The European Central Bank was the last of the big central banks to start raising interest rates and it is on track to be the first to start cutting rates.
Policymakers kept rates unchanged yesterday, but their official policy announcement explicitly mentioned the possibility of cutting rates for the first time in the current cycle, which is considered as the ECB almost locking in a rate cut at its next meeting in June.
So while there was no reprieve for tracker mortgage holders yesterday, there is good news on the horizon.
Joey Sheahan, Head of Credit, online brokers MyMortgages.ie, said the expected 0.25% cut in June and all subsequent cuts will put money back into the pockets of tracker mortgage holders and the wider economy.
The average mortgage holder on a tracker owes about €215,000 and has around 14 years remaining on the mortgage. With an average margin of 1% over the ECB which was 0% and is now 4.5%, it means the average tracker holder is currently paying about 5.5% interest.
"These borrowers have seen their payments increase by about €5,000 annually over the past couple of years, so every time we see a drop, it's anticipated June will be the first one, you'll see around €28 a month or €336 a year €1,344 over the life of the mortgage," Mr Sheahan said.
"And when you consider that there is hundreds of thousands of tracker mortgages out there, every quarter of a percentage point cut is injecting tens of millions back into the economy, and back into people's pockets, which is obviously great news."
There is also growing competition in the mortgage market that fixed rate customers can avail of.

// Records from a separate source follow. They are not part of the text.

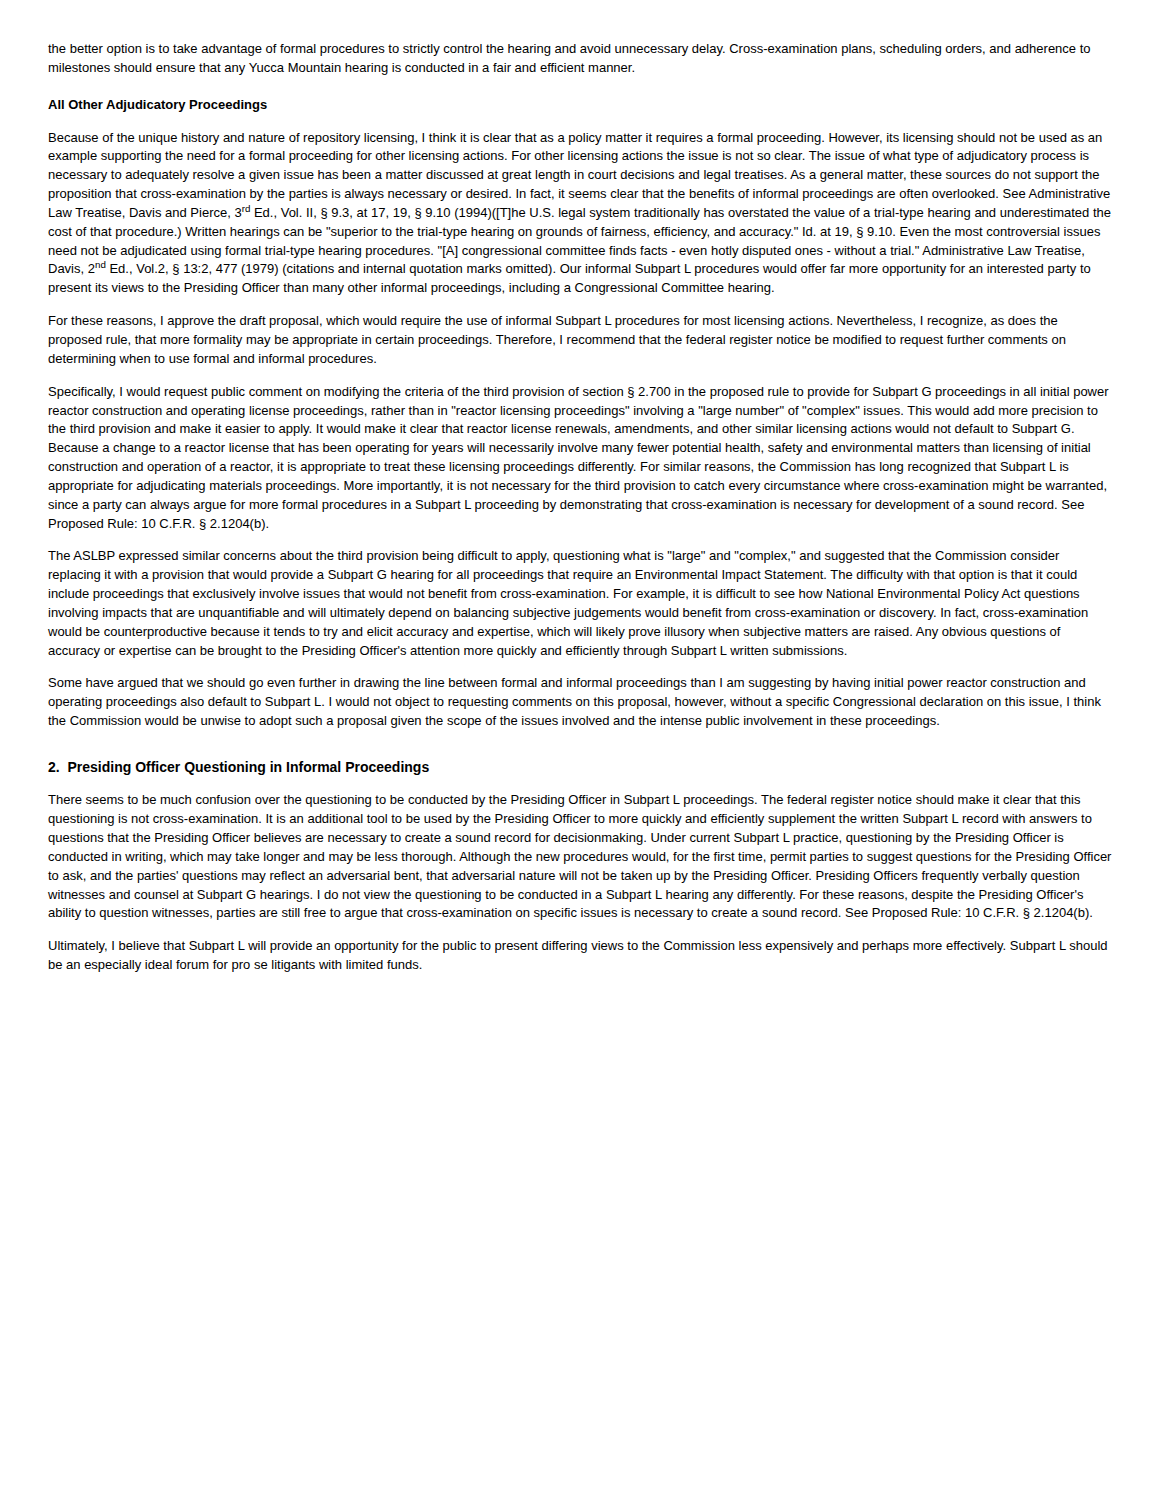the better option is to take advantage of formal procedures to strictly control the hearing and avoid unnecessary delay. Cross-examination plans, scheduling orders, and adherence to milestones should ensure that any Yucca Mountain hearing is conducted in a fair and efficient manner.
All Other Adjudicatory Proceedings
Because of the unique history and nature of repository licensing, I think it is clear that as a policy matter it requires a formal proceeding. However, its licensing should not be used as an example supporting the need for a formal proceeding for other licensing actions. For other licensing actions the issue is not so clear. The issue of what type of adjudicatory process is necessary to adequately resolve a given issue has been a matter discussed at great length in court decisions and legal treatises. As a general matter, these sources do not support the proposition that cross-examination by the parties is always necessary or desired. In fact, it seems clear that the benefits of informal proceedings are often overlooked. See Administrative Law Treatise, Davis and Pierce, 3rd Ed., Vol. II, § 9.3, at 17, 19, § 9.10 (1994)([T]he U.S. legal system traditionally has overstated the value of a trial-type hearing and underestimated the cost of that procedure.) Written hearings can be "superior to the trial-type hearing on grounds of fairness, efficiency, and accuracy." Id. at 19, § 9.10. Even the most controversial issues need not be adjudicated using formal trial-type hearing procedures. "[A] congressional committee finds facts - even hotly disputed ones - without a trial." Administrative Law Treatise, Davis, 2nd Ed., Vol.2, § 13:2, 477 (1979) (citations and internal quotation marks omitted). Our informal Subpart L procedures would offer far more opportunity for an interested party to present its views to the Presiding Officer than many other informal proceedings, including a Congressional Committee hearing.
For these reasons, I approve the draft proposal, which would require the use of informal Subpart L procedures for most licensing actions. Nevertheless, I recognize, as does the proposed rule, that more formality may be appropriate in certain proceedings. Therefore, I recommend that the federal register notice be modified to request further comments on determining when to use formal and informal procedures.
Specifically, I would request public comment on modifying the criteria of the third provision of section § 2.700 in the proposed rule to provide for Subpart G proceedings in all initial power reactor construction and operating license proceedings, rather than in "reactor licensing proceedings" involving a "large number" of "complex" issues. This would add more precision to the third provision and make it easier to apply. It would make it clear that reactor license renewals, amendments, and other similar licensing actions would not default to Subpart G. Because a change to a reactor license that has been operating for years will necessarily involve many fewer potential health, safety and environmental matters than licensing of initial construction and operation of a reactor, it is appropriate to treat these licensing proceedings differently. For similar reasons, the Commission has long recognized that Subpart L is appropriate for adjudicating materials proceedings. More importantly, it is not necessary for the third provision to catch every circumstance where cross-examination might be warranted, since a party can always argue for more formal procedures in a Subpart L proceeding by demonstrating that cross-examination is necessary for development of a sound record. See Proposed Rule: 10 C.F.R. § 2.1204(b).
The ASLBP expressed similar concerns about the third provision being difficult to apply, questioning what is "large" and "complex," and suggested that the Commission consider replacing it with a provision that would provide a Subpart G hearing for all proceedings that require an Environmental Impact Statement. The difficulty with that option is that it could include proceedings that exclusively involve issues that would not benefit from cross-examination. For example, it is difficult to see how National Environmental Policy Act questions involving impacts that are unquantifiable and will ultimately depend on balancing subjective judgements would benefit from cross-examination or discovery. In fact, cross-examination would be counterproductive because it tends to try and elicit accuracy and expertise, which will likely prove illusory when subjective matters are raised. Any obvious questions of accuracy or expertise can be brought to the Presiding Officer's attention more quickly and efficiently through Subpart L written submissions.
Some have argued that we should go even further in drawing the line between formal and informal proceedings than I am suggesting by having initial power reactor construction and operating proceedings also default to Subpart L. I would not object to requesting comments on this proposal, however, without a specific Congressional declaration on this issue, I think the Commission would be unwise to adopt such a proposal given the scope of the issues involved and the intense public involvement in these proceedings.
2. Presiding Officer Questioning in Informal Proceedings
There seems to be much confusion over the questioning to be conducted by the Presiding Officer in Subpart L proceedings. The federal register notice should make it clear that this questioning is not cross-examination. It is an additional tool to be used by the Presiding Officer to more quickly and efficiently supplement the written Subpart L record with answers to questions that the Presiding Officer believes are necessary to create a sound record for decisionmaking. Under current Subpart L practice, questioning by the Presiding Officer is conducted in writing, which may take longer and may be less thorough. Although the new procedures would, for the first time, permit parties to suggest questions for the Presiding Officer to ask, and the parties' questions may reflect an adversarial bent, that adversarial nature will not be taken up by the Presiding Officer. Presiding Officers frequently verbally question witnesses and counsel at Subpart G hearings. I do not view the questioning to be conducted in a Subpart L hearing any differently. For these reasons, despite the Presiding Officer's ability to question witnesses, parties are still free to argue that cross-examination on specific issues is necessary to create a sound record. See Proposed Rule: 10 C.F.R. § 2.1204(b).
Ultimately, I believe that Subpart L will provide an opportunity for the public to present differing views to the Commission less expensively and perhaps more effectively. Subpart L should be an especially ideal forum for pro se litigants with limited funds.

In the last couple of weeks, PTSB, AIB, Bank of Ireland, EBS and Haven all dropped their fixed rates.
"There are rates as low as 3.4/3.5% out there today, so borrowers need to take action. Contact your bank, ask them what rate are you on and what breakage fee applies if any," Mr Sheahan said. "We're seeing a flurry of people looking to switch already over the last couple of weeks.
"The ECB won't directly affect the banks funding but it is part of the overall cost of their funding model so it's good news for all borrowers - people looking to get a mortgage and people who already have a mortgage."